A couple weekends ago I had the honor of wing-womaning to my little brother and his friends. If you aren’t familiar with this practice, it’s when one woman joins a crew of men and assists them in their chick picking. I happen to be particularly skilled in this area, sometimes so good that the target hits on me. Off point completely. Regardless, as we sat in an apartment living room and strategized over Michelob Golden Lights and a carefully deejayed iTunes playlist, my brother’s best bud actually said the following to me:
“You’re so lucky, girls like you can have anything they want. You live a dream world.”
Wow. Newsflash in the most gargantuan proportion to me.

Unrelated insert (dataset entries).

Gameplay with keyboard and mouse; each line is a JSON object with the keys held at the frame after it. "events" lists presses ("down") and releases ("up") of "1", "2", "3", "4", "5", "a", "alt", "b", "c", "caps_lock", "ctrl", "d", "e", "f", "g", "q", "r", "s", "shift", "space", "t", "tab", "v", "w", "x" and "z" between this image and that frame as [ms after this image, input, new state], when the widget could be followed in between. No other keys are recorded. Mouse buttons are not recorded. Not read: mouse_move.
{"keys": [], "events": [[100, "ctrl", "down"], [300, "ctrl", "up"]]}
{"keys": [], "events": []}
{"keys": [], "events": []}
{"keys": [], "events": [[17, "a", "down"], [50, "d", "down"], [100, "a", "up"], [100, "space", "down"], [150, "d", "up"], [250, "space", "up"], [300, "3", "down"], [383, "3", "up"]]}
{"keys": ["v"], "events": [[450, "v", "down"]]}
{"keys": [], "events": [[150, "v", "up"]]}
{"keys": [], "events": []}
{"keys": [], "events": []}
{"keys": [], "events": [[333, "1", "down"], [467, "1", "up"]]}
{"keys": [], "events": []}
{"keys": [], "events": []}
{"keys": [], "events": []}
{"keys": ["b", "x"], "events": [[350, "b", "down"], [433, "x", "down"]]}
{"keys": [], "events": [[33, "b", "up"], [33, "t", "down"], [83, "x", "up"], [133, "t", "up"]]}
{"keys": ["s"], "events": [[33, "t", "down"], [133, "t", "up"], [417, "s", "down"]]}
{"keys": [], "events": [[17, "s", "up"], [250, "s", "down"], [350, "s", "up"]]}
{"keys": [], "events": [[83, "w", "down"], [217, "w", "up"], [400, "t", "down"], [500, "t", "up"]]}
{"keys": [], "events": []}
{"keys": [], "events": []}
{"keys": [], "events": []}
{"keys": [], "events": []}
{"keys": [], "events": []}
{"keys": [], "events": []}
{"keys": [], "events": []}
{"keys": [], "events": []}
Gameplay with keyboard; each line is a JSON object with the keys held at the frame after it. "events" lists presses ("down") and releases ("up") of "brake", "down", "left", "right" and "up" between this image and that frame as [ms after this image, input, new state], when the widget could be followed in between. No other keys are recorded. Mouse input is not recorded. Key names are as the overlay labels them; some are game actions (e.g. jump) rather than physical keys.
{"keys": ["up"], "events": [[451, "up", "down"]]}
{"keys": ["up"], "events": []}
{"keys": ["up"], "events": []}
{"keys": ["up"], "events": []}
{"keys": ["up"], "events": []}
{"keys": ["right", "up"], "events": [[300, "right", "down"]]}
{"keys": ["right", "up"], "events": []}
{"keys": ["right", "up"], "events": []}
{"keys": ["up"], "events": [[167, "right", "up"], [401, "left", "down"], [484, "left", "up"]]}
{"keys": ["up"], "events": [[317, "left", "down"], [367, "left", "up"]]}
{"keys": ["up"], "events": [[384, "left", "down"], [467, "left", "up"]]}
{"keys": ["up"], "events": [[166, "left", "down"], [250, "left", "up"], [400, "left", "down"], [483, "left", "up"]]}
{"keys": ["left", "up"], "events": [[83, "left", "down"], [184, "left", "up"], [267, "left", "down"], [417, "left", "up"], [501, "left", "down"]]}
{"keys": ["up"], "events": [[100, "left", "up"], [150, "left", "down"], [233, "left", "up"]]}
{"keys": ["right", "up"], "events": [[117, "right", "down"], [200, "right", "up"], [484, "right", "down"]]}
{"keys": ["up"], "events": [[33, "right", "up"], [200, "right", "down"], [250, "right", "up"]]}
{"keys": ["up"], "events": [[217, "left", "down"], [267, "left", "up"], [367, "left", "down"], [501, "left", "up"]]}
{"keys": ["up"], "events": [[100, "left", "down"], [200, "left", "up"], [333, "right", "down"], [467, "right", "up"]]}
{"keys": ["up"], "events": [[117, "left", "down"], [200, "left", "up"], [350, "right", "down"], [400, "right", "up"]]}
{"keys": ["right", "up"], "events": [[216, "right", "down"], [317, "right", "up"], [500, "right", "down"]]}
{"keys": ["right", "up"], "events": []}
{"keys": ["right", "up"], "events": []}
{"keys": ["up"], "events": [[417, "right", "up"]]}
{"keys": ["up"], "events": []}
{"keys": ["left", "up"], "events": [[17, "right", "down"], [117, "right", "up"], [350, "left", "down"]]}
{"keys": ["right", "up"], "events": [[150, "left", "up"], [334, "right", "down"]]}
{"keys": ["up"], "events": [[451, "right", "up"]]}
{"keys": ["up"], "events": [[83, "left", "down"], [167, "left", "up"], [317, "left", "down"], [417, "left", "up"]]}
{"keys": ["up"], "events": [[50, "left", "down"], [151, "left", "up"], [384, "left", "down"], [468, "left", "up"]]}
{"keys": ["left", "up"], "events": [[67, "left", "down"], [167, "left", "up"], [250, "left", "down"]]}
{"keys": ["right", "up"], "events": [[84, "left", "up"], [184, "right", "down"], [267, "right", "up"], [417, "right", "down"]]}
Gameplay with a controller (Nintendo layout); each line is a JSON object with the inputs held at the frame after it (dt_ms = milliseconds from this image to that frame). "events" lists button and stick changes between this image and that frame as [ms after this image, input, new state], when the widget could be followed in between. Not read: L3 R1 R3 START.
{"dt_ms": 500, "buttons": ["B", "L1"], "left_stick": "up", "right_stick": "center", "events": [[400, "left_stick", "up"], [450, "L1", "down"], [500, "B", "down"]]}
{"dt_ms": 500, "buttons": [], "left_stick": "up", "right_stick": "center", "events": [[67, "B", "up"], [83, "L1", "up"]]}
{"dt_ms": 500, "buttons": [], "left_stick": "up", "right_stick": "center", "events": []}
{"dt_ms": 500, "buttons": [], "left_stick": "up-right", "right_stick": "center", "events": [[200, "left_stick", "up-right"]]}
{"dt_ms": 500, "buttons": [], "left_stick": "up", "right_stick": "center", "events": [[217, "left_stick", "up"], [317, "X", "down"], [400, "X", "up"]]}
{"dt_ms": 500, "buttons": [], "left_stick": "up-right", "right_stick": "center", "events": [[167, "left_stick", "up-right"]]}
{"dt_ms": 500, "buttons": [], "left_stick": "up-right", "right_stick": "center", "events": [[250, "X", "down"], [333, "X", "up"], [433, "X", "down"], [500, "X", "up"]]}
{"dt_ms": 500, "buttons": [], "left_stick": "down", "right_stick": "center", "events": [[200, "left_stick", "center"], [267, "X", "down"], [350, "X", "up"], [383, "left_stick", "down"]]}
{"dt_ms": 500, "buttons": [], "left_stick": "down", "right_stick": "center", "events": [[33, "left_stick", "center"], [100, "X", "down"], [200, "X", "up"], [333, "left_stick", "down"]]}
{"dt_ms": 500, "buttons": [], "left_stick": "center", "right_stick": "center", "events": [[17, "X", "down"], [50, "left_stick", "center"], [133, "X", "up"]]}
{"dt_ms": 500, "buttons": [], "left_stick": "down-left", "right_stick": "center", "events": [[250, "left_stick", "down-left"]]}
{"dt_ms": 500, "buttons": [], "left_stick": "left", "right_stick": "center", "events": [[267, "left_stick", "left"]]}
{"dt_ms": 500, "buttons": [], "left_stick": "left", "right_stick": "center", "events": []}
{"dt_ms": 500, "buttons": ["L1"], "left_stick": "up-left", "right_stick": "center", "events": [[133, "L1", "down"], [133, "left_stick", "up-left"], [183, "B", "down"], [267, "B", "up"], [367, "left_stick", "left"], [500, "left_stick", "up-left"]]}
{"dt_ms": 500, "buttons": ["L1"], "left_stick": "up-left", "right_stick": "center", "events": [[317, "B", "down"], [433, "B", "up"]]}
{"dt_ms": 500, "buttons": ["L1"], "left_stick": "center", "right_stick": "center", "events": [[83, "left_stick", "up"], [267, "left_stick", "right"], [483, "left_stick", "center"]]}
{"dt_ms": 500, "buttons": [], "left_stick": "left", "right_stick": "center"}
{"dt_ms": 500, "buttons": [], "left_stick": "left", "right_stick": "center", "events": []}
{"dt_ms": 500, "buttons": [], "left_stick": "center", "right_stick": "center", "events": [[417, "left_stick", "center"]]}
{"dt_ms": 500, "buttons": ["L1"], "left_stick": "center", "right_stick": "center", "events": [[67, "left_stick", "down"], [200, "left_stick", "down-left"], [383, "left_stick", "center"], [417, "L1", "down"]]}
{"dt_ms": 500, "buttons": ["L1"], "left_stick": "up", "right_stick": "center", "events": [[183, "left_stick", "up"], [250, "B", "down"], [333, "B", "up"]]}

If this is a dream world, pray tell, what the hell does hell look like? Because the previous night I completely blacked out and lost three hours of my life and got my $350 camera stolen. My old landlord is MIA and owes me $850. The most genuine interest I’ve had from a man recently was a 50 year old wearing a chicken hat telling me I need to embrace life. I want to go on a vacation but “singles supplements” make it largely unaffordable. I really question if I can afford to have a $4.56 latte anymore. I managed to lose money co-hosting a garage sale. Out of the four cards I received on my birthday, one was from my bank. People run into me with their shopping carts at Target like I’m invisible. Panera was out of French Onion soup yesterday.
This is my dream world. Tickets on sale for entry, all it’ll cost you is a smile and maybe a “I like your shirt.”